To this end, the four spring struts are equipped with microprocessor-controlled plunger cylinders which almost completely compensate yawing, pitching and rolling movements of the vehicle body. The computer receives information about the relevant driving situation from the various acceleration sensors, then compares this with the data from the pressure sensors in the spring struts and the level sensors in the steering control arms. The ABC system translates this information into control signals, which are implemented as precisely metered oil flows by hydraulic servo-valves on the front and rear axles. When oil flows into the plunger cylinders, these adjust the tracing point of the steel springs integrated into the spring struts, generating the forces necessary to counteract movements of the vehicle body.

Body is stabilised within fractions of a second

Owing to the constantly available hydraulic pressure of up to 200 bar, ABC is able to stabilise the vehicle body practically immediately – within a fraction of a second. The system operates in the vibration range of up to five hertz, the range which causes pitching and rolling movements on uneven road surfaces, side-roll on bends and the typical body dive experienced during braking. Higher-frequency vibrations and wheel damping are the responsibility of passive twin-tube gas-pressure shock absorbers, which can be configured for excellent comfort.

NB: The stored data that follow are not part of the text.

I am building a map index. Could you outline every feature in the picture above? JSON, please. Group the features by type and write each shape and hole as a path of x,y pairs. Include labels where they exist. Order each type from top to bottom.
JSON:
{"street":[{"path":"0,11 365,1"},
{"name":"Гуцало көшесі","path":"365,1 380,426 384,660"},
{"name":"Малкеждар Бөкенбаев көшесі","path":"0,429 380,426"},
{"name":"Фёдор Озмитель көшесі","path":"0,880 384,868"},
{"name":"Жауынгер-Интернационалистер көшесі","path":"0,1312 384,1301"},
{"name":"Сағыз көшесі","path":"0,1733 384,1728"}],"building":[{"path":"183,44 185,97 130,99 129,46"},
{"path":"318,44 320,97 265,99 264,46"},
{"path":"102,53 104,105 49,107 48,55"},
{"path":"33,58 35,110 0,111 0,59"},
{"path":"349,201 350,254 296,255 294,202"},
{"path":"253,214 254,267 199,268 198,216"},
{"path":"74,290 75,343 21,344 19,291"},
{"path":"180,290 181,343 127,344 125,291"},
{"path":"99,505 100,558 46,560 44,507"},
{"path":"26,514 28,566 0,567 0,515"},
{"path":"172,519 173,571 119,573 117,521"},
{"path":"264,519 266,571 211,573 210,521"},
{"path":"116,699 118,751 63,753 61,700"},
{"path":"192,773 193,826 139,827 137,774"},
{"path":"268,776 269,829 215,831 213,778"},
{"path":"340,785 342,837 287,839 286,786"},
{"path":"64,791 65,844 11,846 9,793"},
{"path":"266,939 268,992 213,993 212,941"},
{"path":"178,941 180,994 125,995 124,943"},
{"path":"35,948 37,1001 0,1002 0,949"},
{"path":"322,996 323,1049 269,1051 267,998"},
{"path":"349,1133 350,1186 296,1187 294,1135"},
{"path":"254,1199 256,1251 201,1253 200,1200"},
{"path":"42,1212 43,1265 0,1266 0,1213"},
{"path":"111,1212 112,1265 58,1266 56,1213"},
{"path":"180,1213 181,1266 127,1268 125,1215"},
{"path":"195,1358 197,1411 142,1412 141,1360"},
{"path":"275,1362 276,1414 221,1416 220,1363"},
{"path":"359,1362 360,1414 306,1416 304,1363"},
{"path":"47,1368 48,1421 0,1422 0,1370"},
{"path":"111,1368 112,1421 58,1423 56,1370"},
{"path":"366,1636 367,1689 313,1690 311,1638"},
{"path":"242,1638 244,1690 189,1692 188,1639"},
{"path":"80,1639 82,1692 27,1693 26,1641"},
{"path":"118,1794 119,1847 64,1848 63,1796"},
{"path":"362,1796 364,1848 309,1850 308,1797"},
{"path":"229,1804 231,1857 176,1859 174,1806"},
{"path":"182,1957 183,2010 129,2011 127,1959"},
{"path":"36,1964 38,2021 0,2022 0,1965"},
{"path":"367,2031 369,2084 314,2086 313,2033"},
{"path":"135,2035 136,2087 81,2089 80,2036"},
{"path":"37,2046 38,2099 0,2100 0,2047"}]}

Mercedes-Benz has enhanced Active Body Control over the years and with the last CL-Class and made it even better. Each component has been reworked. The specialists have now arranged various components into groups, in order to improve the control functions with shorter connecting lines and reduce the installation space required.

Body roll reduced by up to 45 per cent when cornering at speed

The major advantage of second-generation Active Body Control, however, is its greater efficiency in reducing body movements to correspond to the driving situation. This is where the Mercedes coupé advances into new dimensions of handling – while simultaneously offering greater comfort that every driver will immediately notice. The body roll angle, for example, is reduced during a dynamic driving manoeuvre by more than 45 per cent – from the previous value of 2.2 to 1.2 degrees. When cornering at speed – for example when leaving a motorway – this second-generation ABC suspension reduces the roll angle to just 0.7 degrees.

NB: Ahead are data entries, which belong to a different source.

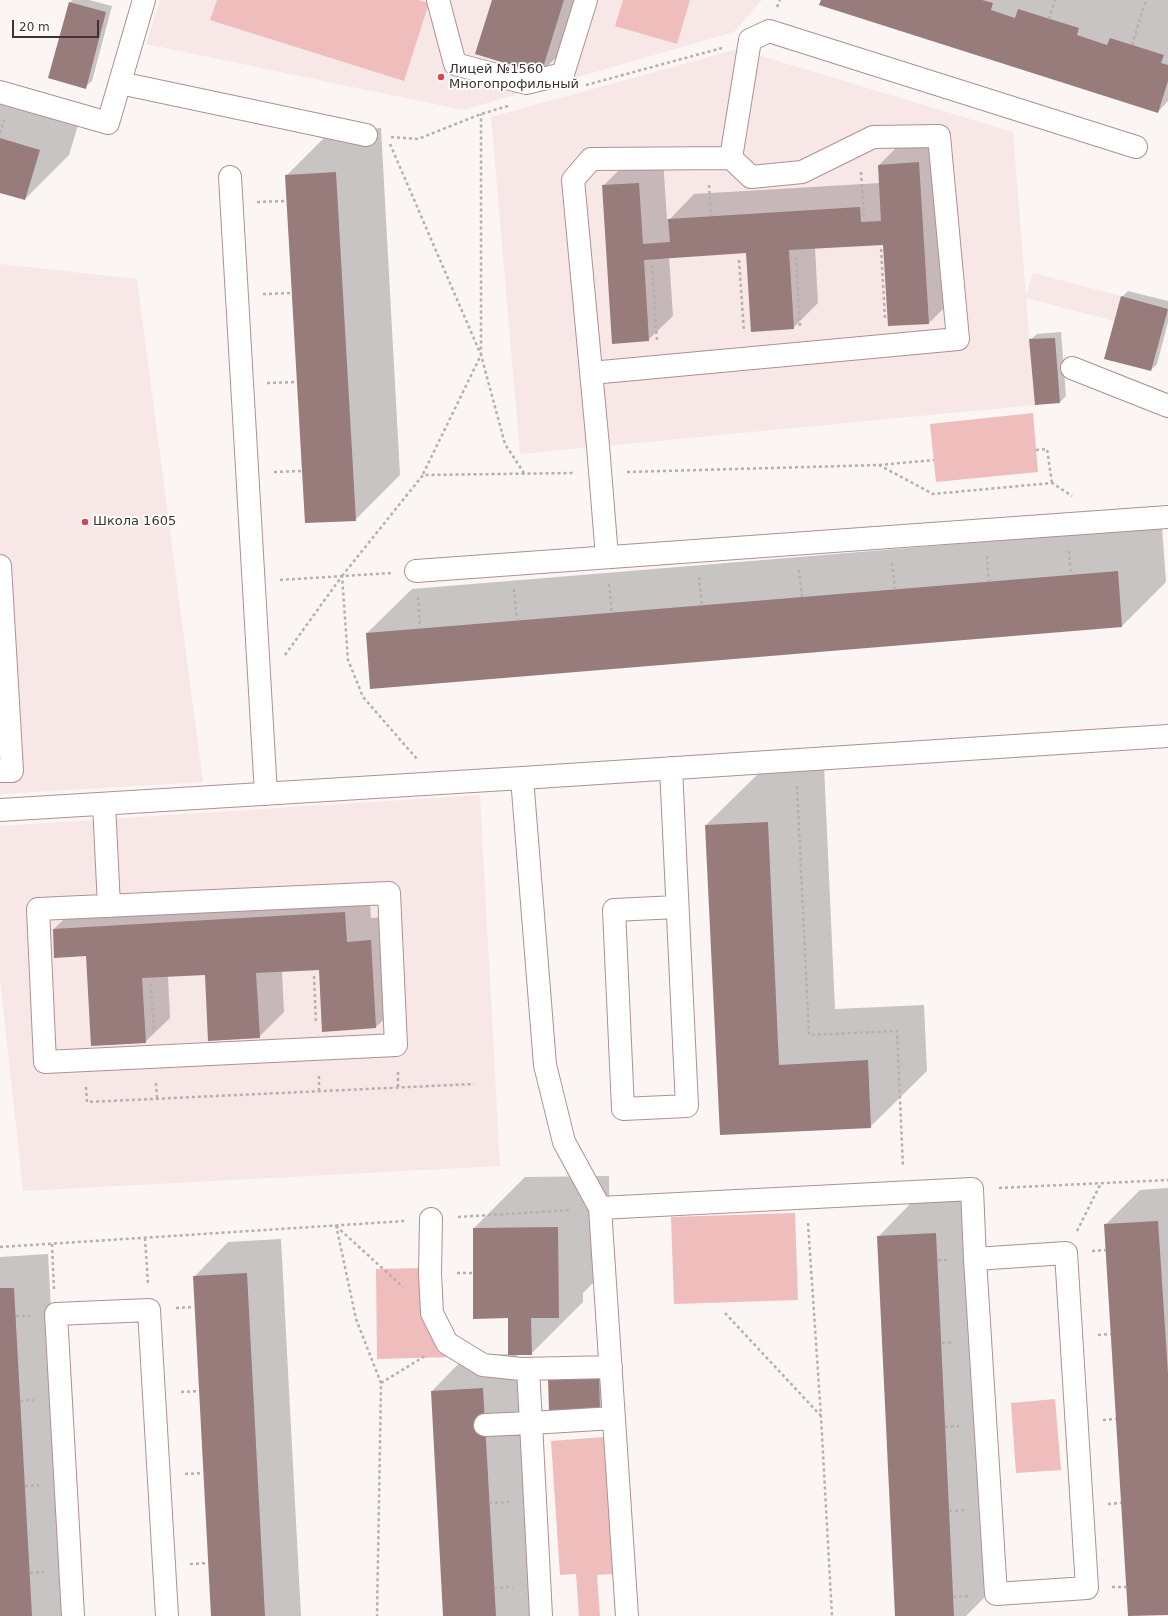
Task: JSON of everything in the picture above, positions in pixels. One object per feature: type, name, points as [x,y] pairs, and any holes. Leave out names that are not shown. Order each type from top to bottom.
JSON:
[{"type":"lane","points":[[0,92],[108,123],[144,0]]},
{"type":"lane","points":[[438,0],[455,64],[526,83],[563,74],[586,0]]},
{"type":"lane","points":[[731,158],[750,40],[769,31],[1136,147]]},
{"type":"lane","points":[[120,83],[377,136]]},
{"type":"lane","points":[[592,374],[958,339],[940,136],[873,137],[802,172],[751,177],[731,158],[591,159],[573,180],[592,374],[607,557]]},
{"type":"lane","points":[[230,177],[266,794]]},
{"type":"lane","points":[[1072,368],[1168,406]]},
{"type":"lane","points":[[416,571],[1168,517]]},
{"type":"lane","points":[[0,566],[12,771],[0,771]]},
{"type":"lane","points":[[0,810],[1168,736]]},
{"type":"lane","points":[[671,768],[687,1106],[623,1109],[614,910],[677,907]]},
{"type":"lane","points":[[522,778],[546,1065],[564,1142],[600,1208],[628,1616]]},
{"type":"lane","points":[[104,804],[109,906]]},
{"type":"lane","points":[[389,893],[396,1045],[85,1060],[45,1062],[38,909],[389,893]]},
{"type":"lane","points":[[600,1208],[972,1189],[975,1259],[996,1594],[1087,1588],[1066,1253],[975,1259]]},
{"type":"lane","points":[[432,1219],[430,1273],[432,1313],[447,1343],[483,1365],[528,1369],[611,1367]]},
{"type":"lane","points":[[73,1616],[56,1314],[149,1310],[167,1616]]},
{"type":"lane","points":[[528,1369],[541,1616]]},
{"type":"lane","points":[[485,1425],[614,1418]]},
{"type":"path","points":[[1049,19],[1055,0]]},
{"type":"path","points":[[1132,45],[1146,0]]},
{"type":"path","points":[[260,689],[342,576],[423,475],[480,355],[481,114]]},
{"type":"path","points":[[377,136],[480,355],[506,444],[524,474]]},
{"type":"path","points":[[859,144],[864,216]]},
{"type":"path","points":[[707,158],[711,216]]},
{"type":"path","points":[[881,248],[887,346]]},
{"type":"path","points":[[789,258],[796,258],[802,354]]},
{"type":"path","points":[[739,260],[746,359]]},
{"type":"path","points":[[644,268],[652,267],[659,367]]},
{"type":"path","points":[[1036,450],[1047,449],[1052,483]]},
{"type":"path","points":[[423,475],[600,473],[879,465],[934,460]]},
{"type":"path","points":[[879,465],[933,494],[1052,483],[1078,500]]},
{"type":"path","points":[[512,565],[517,621]]},
{"type":"path","points":[[253,582],[416,571],[420,629]]},
{"type":"path","points":[[342,576],[348,660],[363,697],[438,783]]},
{"type":"path","points":[[796,760],[808,1035],[897,1031],[904,1193]]},
{"type":"path","points":[[85,1060],[87,1102],[474,1084]]},
{"type":"path","points":[[972,1189],[1168,1180]]},
{"type":"path","points":[[1066,1253],[1101,1183]]},
{"type":"path","points":[[807,1198],[832,1616]]},
{"type":"path","points":[[0,1247],[600,1208]]},
{"type":"path","points":[[336,1225],[432,1313]]},
{"type":"path","points":[[336,1225],[356,1319],[381,1383],[377,1616]]},
{"type":"path","points":[[1066,1253],[1106,1250]]},
{"type":"path","points":[[726,1313],[821,1417]]},
{"type":"path","points":[[381,1383],[447,1343]]},
{"type":"shaded area","name":"Лицей №1560 Многопрофильный","points":[[160,0],[762,0],[734,32],[463,110],[146,44]]},
{"type":"shaded area","points":[[217,0],[418,0],[429,3],[404,81],[210,20]]},
{"type":"shaded area","points":[[623,0],[690,0],[677,44],[615,26]]},
{"type":"shaded area","points":[[738,49],[1013,132],[1026,296],[1033,273],[1121,296],[1114,321],[1026,298],[1035,405],[520,454],[491,117]]},
{"type":"shaded area","name":"Школа 1605","points":[[0,264],[137,279],[203,782],[0,794]]},
{"type":"shaded area","points":[[1033,413],[1038,472],[936,482],[930,424]]},
{"type":"shaded area","points":[[480,795],[500,1166],[23,1191],[0,979],[0,826]]},
{"type":"shaded area","points":[[795,1213],[798,1300],[674,1304],[671,1217]]},
{"type":"shaded area","points":[[425,1268],[425,1315],[428,1331],[440,1346],[453,1357],[377,1359],[376,1269]]},
{"type":"shaded area","points":[[1055,1399],[1061,1470],[1016,1473],[1011,1403]]},
{"type":"shaded area","points":[[604,1437],[613,1574],[597,1575],[600,1616],[579,1616],[576,1574],[560,1575],[551,1441]]},
{"type":"building","points":[[492,0],[564,0],[541,74],[475,54]]},
{"type":"building","points":[[821,0],[982,0],[993,3],[991,10],[1015,18],[1018,9],[1079,28],[1077,35],[1107,45],[1110,38],[1164,55],[1161,63],[1168,65],[1168,81],[1158,113],[819,5]]},
{"type":"building","points":[[69,2],[106,12],[86,89],[48,78]]},
{"type":"building","points":[[0,138],[40,150],[25,200],[0,193]]},
{"type":"building","points":[[919,162],[929,324],[888,326],[883,245],[789,250],[794,329],[751,332],[746,253],[644,260],[649,341],[612,344],[602,185],[639,183],[643,244],[670,242],[668,219],[860,207],[861,222],[881,221],[878,165]]},
{"type":"building","points":[[336,172],[356,521],[305,523],[285,175]]},
{"type":"building","points":[[1121,296],[1168,309],[1151,371],[1104,359]]},
{"type":"building","points":[[1055,338],[1060,403],[1035,405],[1029,339]]},
{"type":"building","points":[[1118,571],[1122,627],[370,689],[366,633]]},
{"type":"building","points":[[768,822],[779,1065],[868,1060],[871,1128],[720,1135],[705,825]]},
{"type":"building","points":[[345,912],[347,942],[371,940],[376,1028],[322,1032],[319,970],[256,973],[260,1038],[208,1041],[205,975],[142,978],[146,1043],[91,1046],[86,956],[54,958],[53,929]]},
{"type":"building","points":[[1158,1221],[1168,1373],[1168,1615],[1128,1616],[1104,1224]]},
{"type":"building","points":[[558,1227],[559,1318],[531,1318],[532,1355],[508,1355],[508,1318],[473,1319],[473,1228]]},
{"type":"building","points":[[936,1233],[954,1616],[895,1616],[877,1236]]},
{"type":"building","points":[[247,1273],[265,1616],[211,1616],[193,1276]]},
{"type":"building","points":[[0,1288],[14,1288],[32,1616],[0,1616]]},
{"type":"building","points":[[599,1375],[600,1410],[549,1412],[548,1377]]},
{"type":"building","points":[[483,1388],[496,1616],[443,1616],[431,1391]]},
{"type":"place","name":"Лицей №1560 Многопрофильный","points":[[441,77]]},
{"type":"place","name":"Школа 1605","points":[[85,522]]}]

Other special features of Active Body Control include variable anti-roll control between the front and rear axles, which the system carries out automatically in accordance with the vehicle’s speed. The system also takes the vehicle load into account: on the basis of the plunger and spring travel, the ABC computer calculates the actual vehicle weight and takes it into consideration for the active control function.

Individual suspension and transmission characteristics

In addition, Mercedes vehicles equipped with ABC features an S/C/M button in the centre console with which the driver is able to modify the overall characteristics of the vehicle from “comfortable” to “sporty”:

·             Comfort: In this mode the automatic transmission changes the gears at lower engine speeds, and the CL coupé moves off in second gear. The ABC suspension operates in Comfort mode, comfortably smoothing out uneven road surfaces and bumps.

·             Sport: The automatic transmission makes full use of the engine speed range in this setting. The ABC suspension operates in Sport mode as well, with a stiffer damping effect on uneven surfaces and bumps. The characteristic map of the accelerator is also modified, so that the engine responds more rapidly when acceleration is required.

·             Manual: The automatic transmission is operated manually using gearshift buttons on the steering wheel, with significantly reduced gearshift times compared to the Sport mode. The suspension configuration selected by Active Body Control is the same as in Sport mode, as is the characteristic map of the accelerator.